• **TASK BRIEF**
In the listing below, the answer starts at the line that has "M1480,1450L1486,1353" and stops after the line that has "M599,1671L608,1618"; please repeat that part exactly and nothing more.

• • • • • • •

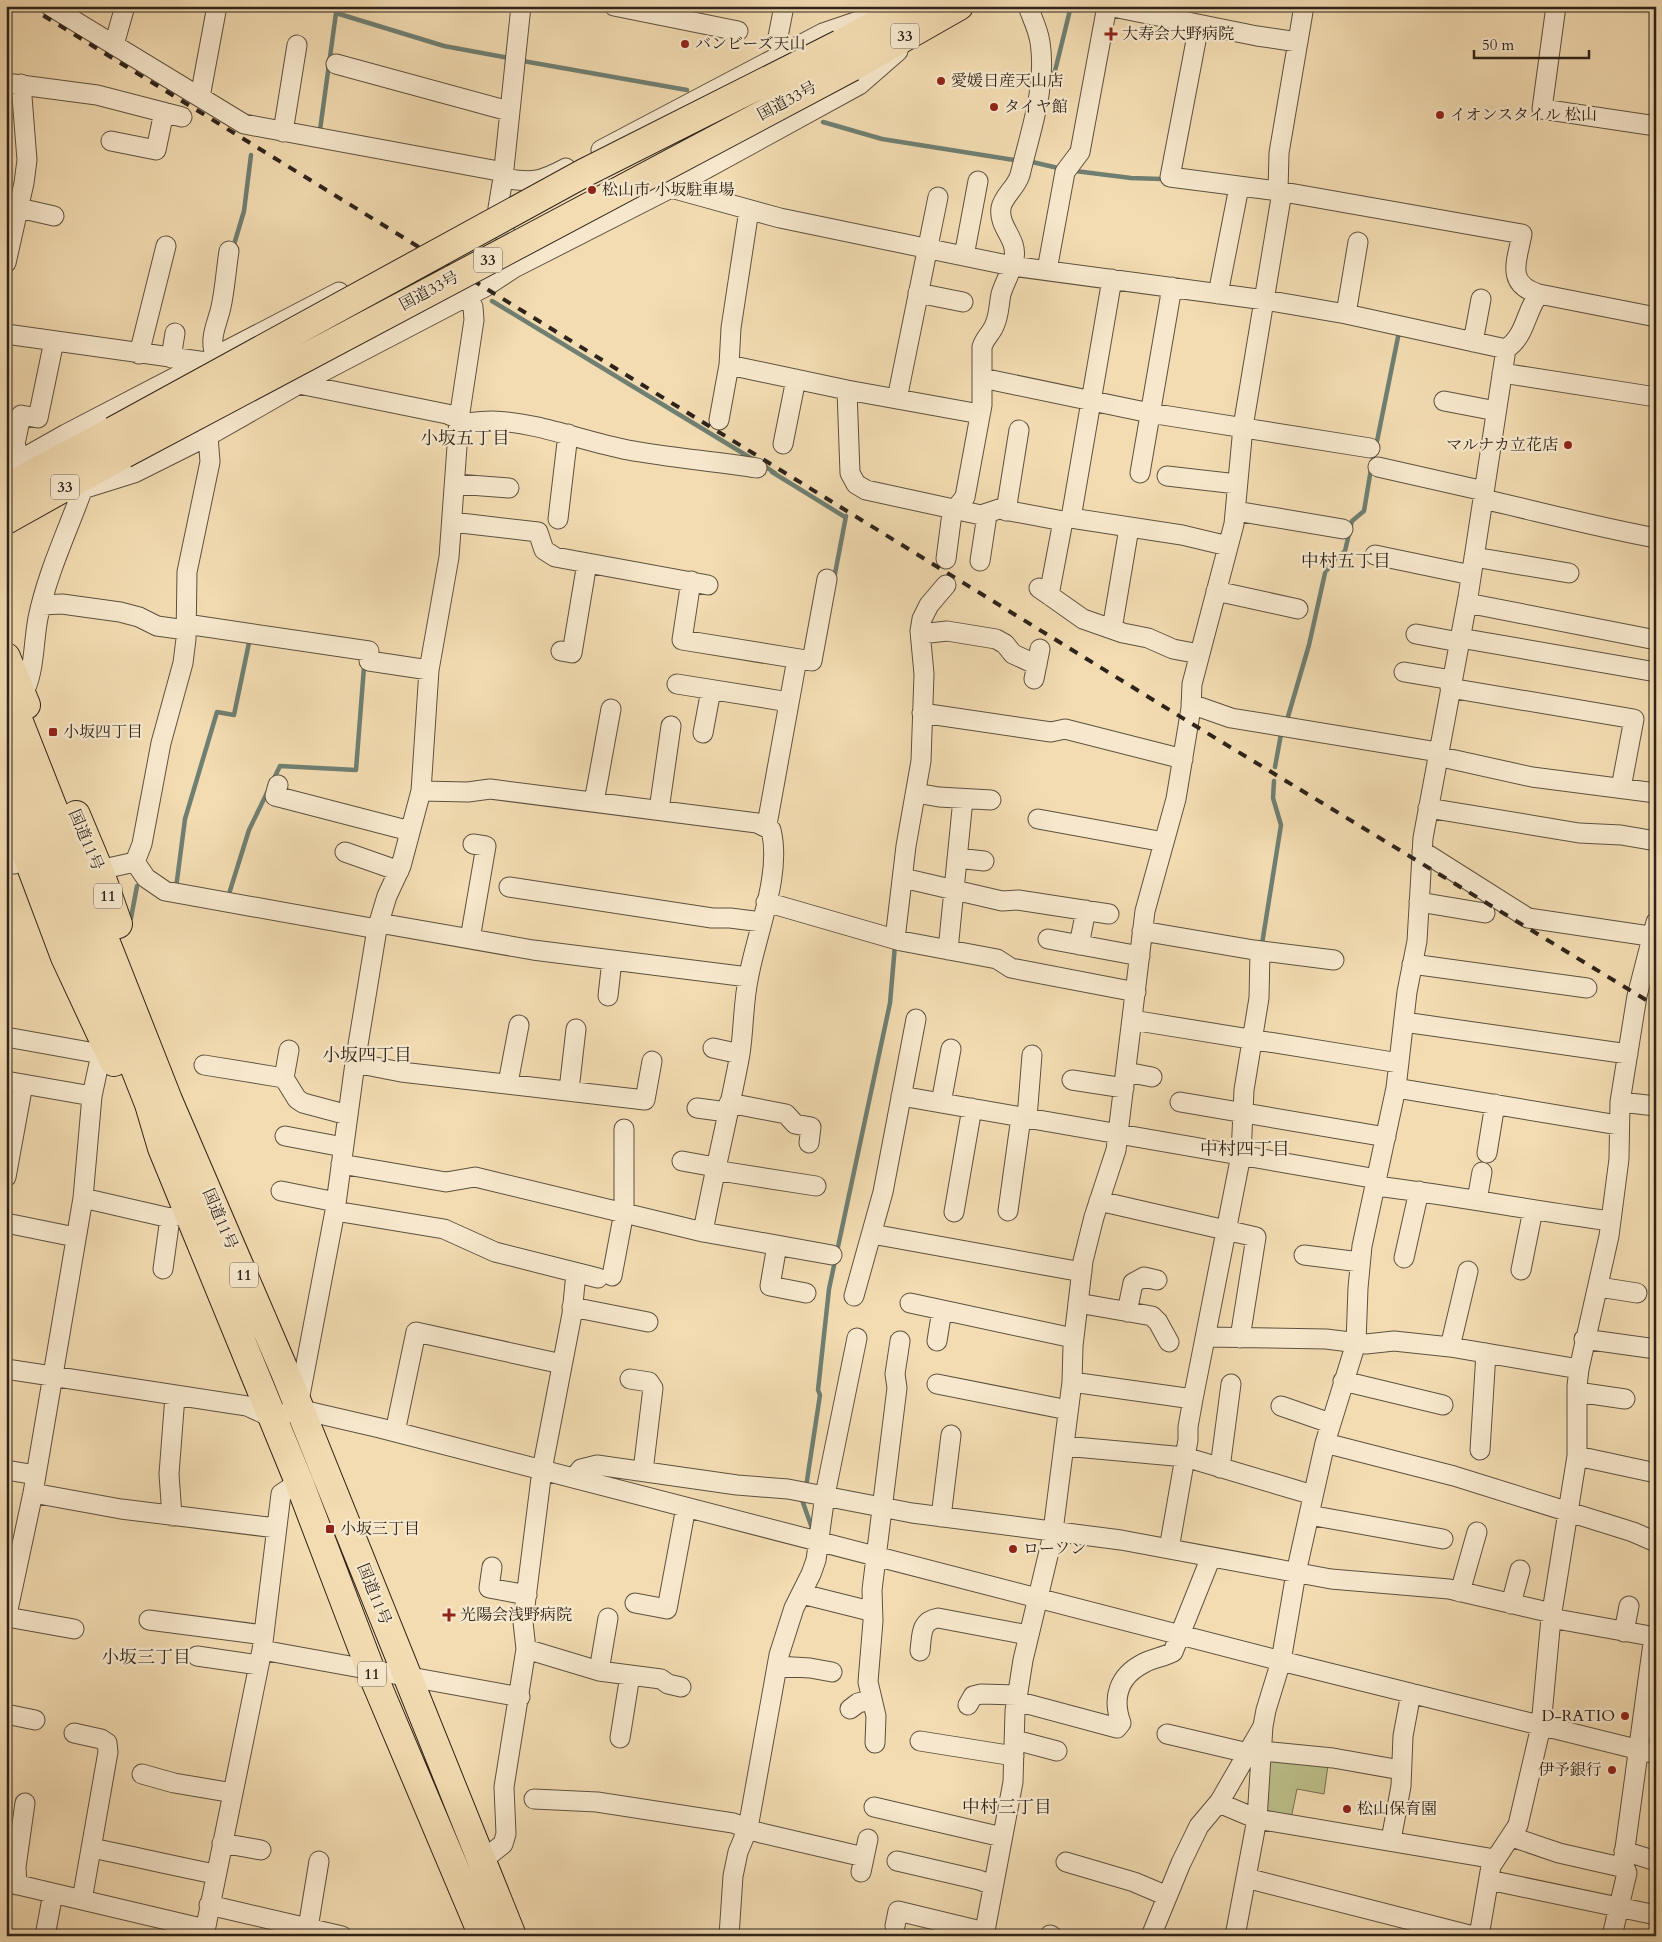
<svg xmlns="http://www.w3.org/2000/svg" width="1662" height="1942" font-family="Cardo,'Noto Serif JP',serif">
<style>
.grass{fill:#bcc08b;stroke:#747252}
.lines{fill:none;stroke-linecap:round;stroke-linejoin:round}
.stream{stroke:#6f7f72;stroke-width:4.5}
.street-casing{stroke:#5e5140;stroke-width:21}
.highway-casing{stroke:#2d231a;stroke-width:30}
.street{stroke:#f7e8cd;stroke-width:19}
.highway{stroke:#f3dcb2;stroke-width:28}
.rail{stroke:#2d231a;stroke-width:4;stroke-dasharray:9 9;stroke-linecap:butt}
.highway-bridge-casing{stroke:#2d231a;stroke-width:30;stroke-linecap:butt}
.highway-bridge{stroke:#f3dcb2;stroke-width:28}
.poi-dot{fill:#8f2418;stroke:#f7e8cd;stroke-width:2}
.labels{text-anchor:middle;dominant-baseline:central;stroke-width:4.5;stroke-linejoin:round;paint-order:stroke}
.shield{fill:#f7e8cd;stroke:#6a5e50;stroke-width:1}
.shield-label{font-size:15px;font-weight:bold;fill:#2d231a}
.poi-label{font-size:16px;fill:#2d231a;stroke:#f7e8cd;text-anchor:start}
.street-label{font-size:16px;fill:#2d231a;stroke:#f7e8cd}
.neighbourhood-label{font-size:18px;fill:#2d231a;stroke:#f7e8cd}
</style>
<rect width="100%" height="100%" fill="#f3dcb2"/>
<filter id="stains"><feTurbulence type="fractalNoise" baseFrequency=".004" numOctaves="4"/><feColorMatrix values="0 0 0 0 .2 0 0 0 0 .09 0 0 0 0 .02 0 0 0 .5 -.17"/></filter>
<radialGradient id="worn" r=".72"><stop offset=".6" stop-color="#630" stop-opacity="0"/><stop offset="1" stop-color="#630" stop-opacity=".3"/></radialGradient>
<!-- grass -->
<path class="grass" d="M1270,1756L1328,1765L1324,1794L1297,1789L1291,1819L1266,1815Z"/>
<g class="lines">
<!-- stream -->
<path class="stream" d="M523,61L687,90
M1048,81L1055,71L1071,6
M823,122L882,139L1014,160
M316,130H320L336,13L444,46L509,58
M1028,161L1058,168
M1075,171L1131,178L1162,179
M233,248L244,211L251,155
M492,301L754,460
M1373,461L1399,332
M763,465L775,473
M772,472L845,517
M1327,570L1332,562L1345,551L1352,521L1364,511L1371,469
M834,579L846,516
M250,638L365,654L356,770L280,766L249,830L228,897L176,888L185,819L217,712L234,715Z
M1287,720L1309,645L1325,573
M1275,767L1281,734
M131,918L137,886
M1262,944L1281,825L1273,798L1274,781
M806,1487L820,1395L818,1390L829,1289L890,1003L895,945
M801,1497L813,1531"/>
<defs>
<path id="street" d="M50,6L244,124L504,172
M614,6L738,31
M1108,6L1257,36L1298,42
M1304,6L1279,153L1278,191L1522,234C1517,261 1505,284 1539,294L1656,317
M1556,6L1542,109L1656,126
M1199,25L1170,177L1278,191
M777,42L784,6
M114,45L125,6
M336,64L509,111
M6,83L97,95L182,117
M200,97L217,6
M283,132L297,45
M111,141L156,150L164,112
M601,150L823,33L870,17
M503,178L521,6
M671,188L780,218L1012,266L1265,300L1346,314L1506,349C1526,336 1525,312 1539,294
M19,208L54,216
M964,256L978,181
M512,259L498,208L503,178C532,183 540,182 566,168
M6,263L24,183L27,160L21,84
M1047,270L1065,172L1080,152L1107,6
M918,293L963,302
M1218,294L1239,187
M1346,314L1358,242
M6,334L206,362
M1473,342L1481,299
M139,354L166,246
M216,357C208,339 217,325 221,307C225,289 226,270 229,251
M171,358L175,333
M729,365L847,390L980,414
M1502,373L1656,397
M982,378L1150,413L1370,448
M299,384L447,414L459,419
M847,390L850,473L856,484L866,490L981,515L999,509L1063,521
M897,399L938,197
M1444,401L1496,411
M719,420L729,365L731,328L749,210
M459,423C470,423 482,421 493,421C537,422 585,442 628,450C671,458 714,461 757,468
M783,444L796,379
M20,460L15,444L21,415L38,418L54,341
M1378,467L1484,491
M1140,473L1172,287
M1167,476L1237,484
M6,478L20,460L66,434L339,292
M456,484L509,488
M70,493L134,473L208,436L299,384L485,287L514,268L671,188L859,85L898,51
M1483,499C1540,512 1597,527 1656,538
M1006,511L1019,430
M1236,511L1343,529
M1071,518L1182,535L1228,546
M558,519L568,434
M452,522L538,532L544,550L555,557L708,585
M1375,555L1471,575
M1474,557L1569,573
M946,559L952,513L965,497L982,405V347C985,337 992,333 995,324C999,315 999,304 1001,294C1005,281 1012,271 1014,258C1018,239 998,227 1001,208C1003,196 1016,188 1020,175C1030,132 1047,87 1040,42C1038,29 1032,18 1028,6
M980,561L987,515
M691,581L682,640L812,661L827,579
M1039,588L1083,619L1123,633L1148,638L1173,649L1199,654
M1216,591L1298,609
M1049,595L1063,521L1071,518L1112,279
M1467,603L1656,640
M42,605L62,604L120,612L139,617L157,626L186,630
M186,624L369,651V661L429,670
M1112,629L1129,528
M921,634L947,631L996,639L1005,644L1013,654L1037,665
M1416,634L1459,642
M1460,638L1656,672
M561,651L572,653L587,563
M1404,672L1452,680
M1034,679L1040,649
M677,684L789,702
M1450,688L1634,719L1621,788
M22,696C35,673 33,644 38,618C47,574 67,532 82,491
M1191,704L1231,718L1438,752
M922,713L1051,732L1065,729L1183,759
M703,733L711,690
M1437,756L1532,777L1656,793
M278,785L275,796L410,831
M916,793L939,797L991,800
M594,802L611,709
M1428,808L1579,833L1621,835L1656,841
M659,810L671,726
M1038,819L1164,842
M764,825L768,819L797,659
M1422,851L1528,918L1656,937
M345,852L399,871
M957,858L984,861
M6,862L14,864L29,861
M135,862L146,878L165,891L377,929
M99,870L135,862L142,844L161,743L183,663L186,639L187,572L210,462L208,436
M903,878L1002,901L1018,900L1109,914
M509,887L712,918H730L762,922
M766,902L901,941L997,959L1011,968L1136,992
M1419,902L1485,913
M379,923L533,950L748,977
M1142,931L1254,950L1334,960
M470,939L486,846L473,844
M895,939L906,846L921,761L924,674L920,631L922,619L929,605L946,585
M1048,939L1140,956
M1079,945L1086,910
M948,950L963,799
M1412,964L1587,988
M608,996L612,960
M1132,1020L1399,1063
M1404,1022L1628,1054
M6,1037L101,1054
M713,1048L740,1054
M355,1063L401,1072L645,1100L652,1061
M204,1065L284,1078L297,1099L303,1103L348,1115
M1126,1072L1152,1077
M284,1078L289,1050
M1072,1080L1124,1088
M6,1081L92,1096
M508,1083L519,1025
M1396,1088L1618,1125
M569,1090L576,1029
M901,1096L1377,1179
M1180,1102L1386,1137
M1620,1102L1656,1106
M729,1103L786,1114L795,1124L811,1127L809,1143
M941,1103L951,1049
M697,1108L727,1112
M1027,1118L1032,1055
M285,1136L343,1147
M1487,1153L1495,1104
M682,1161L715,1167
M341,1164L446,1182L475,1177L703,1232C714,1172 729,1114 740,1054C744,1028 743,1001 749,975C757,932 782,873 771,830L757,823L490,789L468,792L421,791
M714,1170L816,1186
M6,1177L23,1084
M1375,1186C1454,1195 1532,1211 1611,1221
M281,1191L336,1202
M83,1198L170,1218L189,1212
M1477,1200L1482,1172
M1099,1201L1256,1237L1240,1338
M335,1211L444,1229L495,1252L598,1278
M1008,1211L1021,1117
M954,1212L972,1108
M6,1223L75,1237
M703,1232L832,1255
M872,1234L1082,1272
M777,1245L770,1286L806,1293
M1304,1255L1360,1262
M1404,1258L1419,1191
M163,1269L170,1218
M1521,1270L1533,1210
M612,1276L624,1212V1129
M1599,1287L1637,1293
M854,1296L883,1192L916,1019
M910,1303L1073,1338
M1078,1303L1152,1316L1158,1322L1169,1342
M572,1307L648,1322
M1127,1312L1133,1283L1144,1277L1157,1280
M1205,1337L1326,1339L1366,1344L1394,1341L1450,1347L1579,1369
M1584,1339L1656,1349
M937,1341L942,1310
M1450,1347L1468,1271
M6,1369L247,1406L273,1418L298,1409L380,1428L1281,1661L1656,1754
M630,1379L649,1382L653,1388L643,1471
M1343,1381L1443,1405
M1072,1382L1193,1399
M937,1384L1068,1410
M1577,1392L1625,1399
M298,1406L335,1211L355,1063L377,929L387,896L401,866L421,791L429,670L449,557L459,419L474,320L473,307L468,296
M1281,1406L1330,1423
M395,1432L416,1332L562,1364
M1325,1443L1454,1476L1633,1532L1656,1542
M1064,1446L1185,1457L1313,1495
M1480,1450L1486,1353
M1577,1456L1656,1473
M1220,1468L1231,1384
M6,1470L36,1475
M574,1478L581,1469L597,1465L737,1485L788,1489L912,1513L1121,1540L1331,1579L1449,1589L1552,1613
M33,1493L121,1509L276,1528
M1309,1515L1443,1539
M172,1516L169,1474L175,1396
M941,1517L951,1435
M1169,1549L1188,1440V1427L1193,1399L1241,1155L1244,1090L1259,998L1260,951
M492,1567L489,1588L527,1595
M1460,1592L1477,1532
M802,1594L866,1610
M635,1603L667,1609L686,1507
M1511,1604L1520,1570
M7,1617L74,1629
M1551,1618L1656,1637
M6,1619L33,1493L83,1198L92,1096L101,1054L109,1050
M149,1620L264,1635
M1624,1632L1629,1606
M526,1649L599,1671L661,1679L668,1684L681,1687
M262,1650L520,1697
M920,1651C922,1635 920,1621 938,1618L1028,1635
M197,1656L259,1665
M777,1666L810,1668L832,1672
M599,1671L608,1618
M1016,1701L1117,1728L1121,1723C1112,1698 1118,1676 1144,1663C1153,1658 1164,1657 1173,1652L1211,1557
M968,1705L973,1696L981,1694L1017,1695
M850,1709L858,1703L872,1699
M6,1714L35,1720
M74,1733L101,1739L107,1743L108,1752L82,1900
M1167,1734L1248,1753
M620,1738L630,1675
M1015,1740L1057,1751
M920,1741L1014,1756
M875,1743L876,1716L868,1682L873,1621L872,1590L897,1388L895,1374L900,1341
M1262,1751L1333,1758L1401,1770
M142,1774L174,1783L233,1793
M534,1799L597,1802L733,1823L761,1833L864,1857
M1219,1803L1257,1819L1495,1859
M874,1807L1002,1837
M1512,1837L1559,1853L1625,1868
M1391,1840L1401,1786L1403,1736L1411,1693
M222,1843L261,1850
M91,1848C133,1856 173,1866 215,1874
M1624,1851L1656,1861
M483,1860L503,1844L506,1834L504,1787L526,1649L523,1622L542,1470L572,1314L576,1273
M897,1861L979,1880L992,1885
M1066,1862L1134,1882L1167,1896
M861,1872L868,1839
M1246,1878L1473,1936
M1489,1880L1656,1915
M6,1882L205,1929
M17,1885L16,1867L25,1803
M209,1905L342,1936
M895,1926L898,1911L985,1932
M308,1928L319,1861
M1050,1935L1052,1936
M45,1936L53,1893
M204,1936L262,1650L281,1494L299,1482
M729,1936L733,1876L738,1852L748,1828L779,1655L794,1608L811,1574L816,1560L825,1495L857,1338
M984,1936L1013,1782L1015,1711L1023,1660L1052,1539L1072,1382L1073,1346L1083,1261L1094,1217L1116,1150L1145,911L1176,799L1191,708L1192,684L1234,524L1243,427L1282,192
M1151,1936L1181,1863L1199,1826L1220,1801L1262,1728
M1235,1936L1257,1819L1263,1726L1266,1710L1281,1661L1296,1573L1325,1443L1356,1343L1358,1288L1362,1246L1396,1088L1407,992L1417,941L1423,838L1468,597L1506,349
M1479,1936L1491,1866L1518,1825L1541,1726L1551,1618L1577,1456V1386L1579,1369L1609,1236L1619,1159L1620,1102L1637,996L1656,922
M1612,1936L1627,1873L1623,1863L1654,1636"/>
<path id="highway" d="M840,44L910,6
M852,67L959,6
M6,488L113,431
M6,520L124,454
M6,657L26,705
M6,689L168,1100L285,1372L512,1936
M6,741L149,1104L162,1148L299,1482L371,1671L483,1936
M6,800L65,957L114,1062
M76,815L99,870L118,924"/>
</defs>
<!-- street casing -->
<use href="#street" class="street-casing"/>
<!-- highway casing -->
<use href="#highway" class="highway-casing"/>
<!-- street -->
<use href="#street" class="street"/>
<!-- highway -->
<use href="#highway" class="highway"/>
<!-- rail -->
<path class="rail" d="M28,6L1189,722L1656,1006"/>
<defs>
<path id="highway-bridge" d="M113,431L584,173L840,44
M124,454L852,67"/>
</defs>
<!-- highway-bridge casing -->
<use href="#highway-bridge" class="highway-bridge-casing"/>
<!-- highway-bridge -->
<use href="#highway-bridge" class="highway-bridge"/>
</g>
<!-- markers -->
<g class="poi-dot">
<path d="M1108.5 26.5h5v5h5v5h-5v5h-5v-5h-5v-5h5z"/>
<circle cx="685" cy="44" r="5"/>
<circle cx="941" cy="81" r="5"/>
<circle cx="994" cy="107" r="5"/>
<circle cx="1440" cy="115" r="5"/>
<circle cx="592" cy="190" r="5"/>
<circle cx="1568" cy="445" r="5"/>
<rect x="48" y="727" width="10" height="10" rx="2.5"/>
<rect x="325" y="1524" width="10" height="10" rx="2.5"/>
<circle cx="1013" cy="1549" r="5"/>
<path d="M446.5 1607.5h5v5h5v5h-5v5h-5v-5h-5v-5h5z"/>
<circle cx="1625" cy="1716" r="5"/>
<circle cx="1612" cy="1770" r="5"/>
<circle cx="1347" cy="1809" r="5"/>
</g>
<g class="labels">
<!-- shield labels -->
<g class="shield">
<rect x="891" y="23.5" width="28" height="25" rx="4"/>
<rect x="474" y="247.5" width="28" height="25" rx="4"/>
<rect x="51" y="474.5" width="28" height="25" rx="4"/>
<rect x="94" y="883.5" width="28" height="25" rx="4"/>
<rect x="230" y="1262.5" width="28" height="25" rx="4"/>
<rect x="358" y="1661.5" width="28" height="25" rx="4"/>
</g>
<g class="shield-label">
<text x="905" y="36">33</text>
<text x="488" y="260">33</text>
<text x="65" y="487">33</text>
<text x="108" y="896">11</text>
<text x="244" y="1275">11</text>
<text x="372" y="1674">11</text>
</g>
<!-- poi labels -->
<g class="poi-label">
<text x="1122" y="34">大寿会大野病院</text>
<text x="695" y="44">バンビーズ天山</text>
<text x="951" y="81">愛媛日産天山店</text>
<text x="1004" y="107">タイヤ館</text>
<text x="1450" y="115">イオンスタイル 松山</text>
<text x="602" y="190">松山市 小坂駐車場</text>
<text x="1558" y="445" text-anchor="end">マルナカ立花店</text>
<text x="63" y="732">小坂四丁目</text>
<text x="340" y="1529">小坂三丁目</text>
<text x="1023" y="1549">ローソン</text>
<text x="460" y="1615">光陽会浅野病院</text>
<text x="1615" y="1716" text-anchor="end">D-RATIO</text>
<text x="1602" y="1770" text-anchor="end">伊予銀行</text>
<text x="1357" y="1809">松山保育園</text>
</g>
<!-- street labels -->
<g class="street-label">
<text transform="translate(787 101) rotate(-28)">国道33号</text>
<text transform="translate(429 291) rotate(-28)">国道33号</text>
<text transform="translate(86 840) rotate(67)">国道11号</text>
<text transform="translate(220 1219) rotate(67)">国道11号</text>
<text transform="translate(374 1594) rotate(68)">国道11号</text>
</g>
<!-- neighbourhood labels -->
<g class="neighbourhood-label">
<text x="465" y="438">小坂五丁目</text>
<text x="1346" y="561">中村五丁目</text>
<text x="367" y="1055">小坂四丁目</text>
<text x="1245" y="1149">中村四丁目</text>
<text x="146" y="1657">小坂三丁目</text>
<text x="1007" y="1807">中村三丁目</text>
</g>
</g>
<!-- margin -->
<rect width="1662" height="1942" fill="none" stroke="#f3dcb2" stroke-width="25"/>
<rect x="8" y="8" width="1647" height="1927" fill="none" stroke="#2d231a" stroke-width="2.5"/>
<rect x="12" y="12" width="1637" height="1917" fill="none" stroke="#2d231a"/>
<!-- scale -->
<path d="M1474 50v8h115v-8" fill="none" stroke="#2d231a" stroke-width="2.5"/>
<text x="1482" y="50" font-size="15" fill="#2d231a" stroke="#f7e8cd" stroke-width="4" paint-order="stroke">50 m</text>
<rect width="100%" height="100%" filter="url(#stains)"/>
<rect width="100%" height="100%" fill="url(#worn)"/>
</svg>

• • • • • • •

• **TASK SOLUTION**
M1480,1450L1486,1353
M1577,1456L1656,1473
M1220,1468L1231,1384
M6,1470L36,1475
M574,1478L581,1469L597,1465L737,1485L788,1489L912,1513L1121,1540L1331,1579L1449,1589L1552,1613
M33,1493L121,1509L276,1528
M1309,1515L1443,1539
M172,1516L169,1474L175,1396
M941,1517L951,1435
M1169,1549L1188,1440V1427L1193,1399L1241,1155L1244,1090L1259,998L1260,951
M492,1567L489,1588L527,1595
M1460,1592L1477,1532
M802,1594L866,1610
M635,1603L667,1609L686,1507
M1511,1604L1520,1570
M7,1617L74,1629
M1551,1618L1656,1637
M6,1619L33,1493L83,1198L92,1096L101,1054L109,1050
M149,1620L264,1635
M1624,1632L1629,1606
M526,1649L599,1671L661,1679L668,1684L681,1687
M262,1650L520,1697
M920,1651C922,1635 920,1621 938,1618L1028,1635
M197,1656L259,1665
M777,1666L810,1668L832,1672
M599,1671L608,1618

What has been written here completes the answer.